● **Work request**
Say how many lines of the listing below include the string "down" and add nothing else.

● **Data segment**
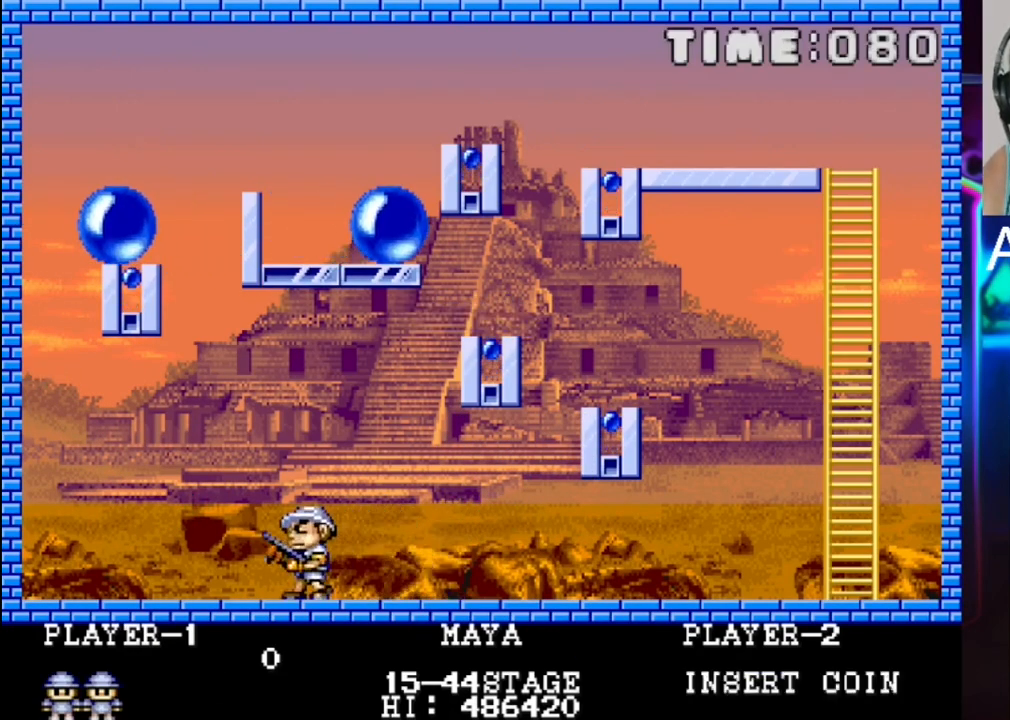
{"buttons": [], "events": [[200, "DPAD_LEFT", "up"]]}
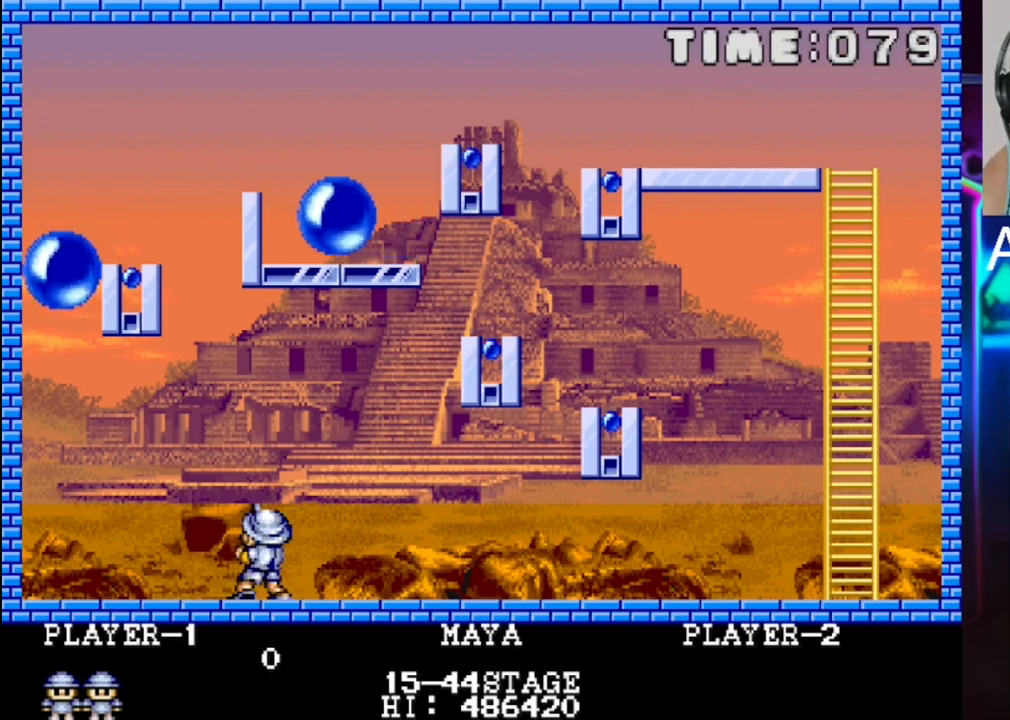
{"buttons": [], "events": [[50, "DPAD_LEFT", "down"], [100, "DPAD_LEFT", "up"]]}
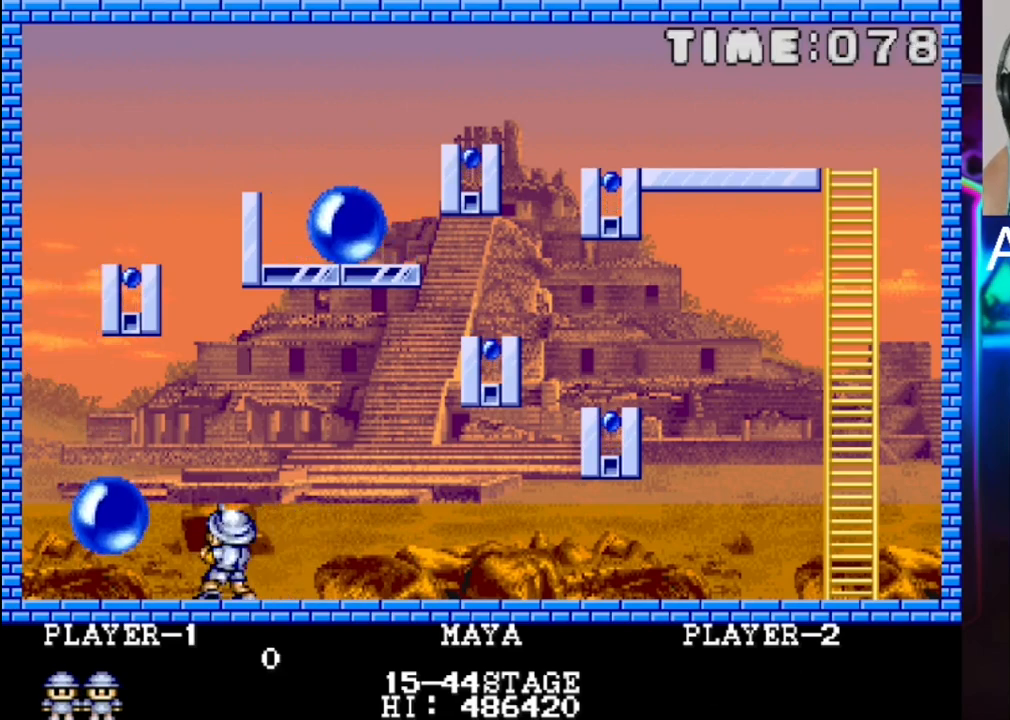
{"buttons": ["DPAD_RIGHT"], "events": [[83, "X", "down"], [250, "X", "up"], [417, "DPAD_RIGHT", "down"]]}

● **Reply to the exercise**
2